__Instructions for the task__:
Rewrite all of these lines, putting "baseQuery" in place of every "Q0" and keeping everything else the same.

__Listed records__:
==*==

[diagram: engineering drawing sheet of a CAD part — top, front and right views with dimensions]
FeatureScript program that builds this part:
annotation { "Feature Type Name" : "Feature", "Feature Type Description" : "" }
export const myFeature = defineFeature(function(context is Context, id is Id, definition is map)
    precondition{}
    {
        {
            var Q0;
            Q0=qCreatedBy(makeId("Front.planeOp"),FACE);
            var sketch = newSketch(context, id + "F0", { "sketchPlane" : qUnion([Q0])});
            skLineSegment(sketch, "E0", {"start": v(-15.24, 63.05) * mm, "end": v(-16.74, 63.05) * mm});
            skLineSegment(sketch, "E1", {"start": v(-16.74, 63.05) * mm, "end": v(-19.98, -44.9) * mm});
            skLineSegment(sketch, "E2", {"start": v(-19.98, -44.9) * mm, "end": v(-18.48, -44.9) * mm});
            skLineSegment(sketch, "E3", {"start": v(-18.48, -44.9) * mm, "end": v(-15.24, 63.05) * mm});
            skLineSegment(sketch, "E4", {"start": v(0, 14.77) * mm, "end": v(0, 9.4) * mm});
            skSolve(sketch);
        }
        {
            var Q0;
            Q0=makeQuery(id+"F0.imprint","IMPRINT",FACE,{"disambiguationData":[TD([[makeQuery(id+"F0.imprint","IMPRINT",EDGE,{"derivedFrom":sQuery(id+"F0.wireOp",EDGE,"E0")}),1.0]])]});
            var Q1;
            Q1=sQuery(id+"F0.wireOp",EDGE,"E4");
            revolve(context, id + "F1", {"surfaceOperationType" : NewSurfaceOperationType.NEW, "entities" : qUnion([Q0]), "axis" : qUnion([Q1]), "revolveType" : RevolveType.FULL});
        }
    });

==*==

__Solution to this problem__:
[diagram: engineering drawing sheet of a CAD part — top, front and right views with dimensions]
FeatureScript program that builds this part:
annotation { "Feature Type Name" : "Feature", "Feature Type Description" : "" }
export const myFeature = defineFeature(function(context is Context, id is Id, definition is map)
    precondition{}
    {
        {
            var baseQuery;
            baseQuery=qCreatedBy(makeId("Front.planeOp"),FACE);
            var sketch = newSketch(context, id + "F0", { "sketchPlane" : qUnion([baseQuery])});
            skLineSegment(sketch, "E0", {"start": v(-15.24, 63.05) * mm, "end": v(-16.74, 63.05) * mm});
            skLineSegment(sketch, "E1", {"start": v(-16.74, 63.05) * mm, "end": v(-19.98, -44.9) * mm});
            skLineSegment(sketch, "E2", {"start": v(-19.98, -44.9) * mm, "end": v(-18.48, -44.9) * mm});
            skLineSegment(sketch, "E3", {"start": v(-18.48, -44.9) * mm, "end": v(-15.24, 63.05) * mm});
            skLineSegment(sketch, "E4", {"start": v(0, 14.77) * mm, "end": v(0, 9.4) * mm});
            skSolve(sketch);
        }
        {
            var baseQuery;
            baseQuery=makeQuery(id+"F0.imprint","IMPRINT",FACE,{"disambiguationData":[TD([[makeQuery(id+"F0.imprint","IMPRINT",EDGE,{"derivedFrom":sQuery(id+"F0.wireOp",EDGE,"E0")}),1.0]])]});
            var Q1;
            Q1=sQuery(id+"F0.wireOp",EDGE,"E4");
            revolve(context, id + "F1", {"surfaceOperationType" : NewSurfaceOperationType.NEW, "entities" : qUnion([baseQuery]), "axis" : qUnion([Q1]), "revolveType" : RevolveType.FULL});
        }
    });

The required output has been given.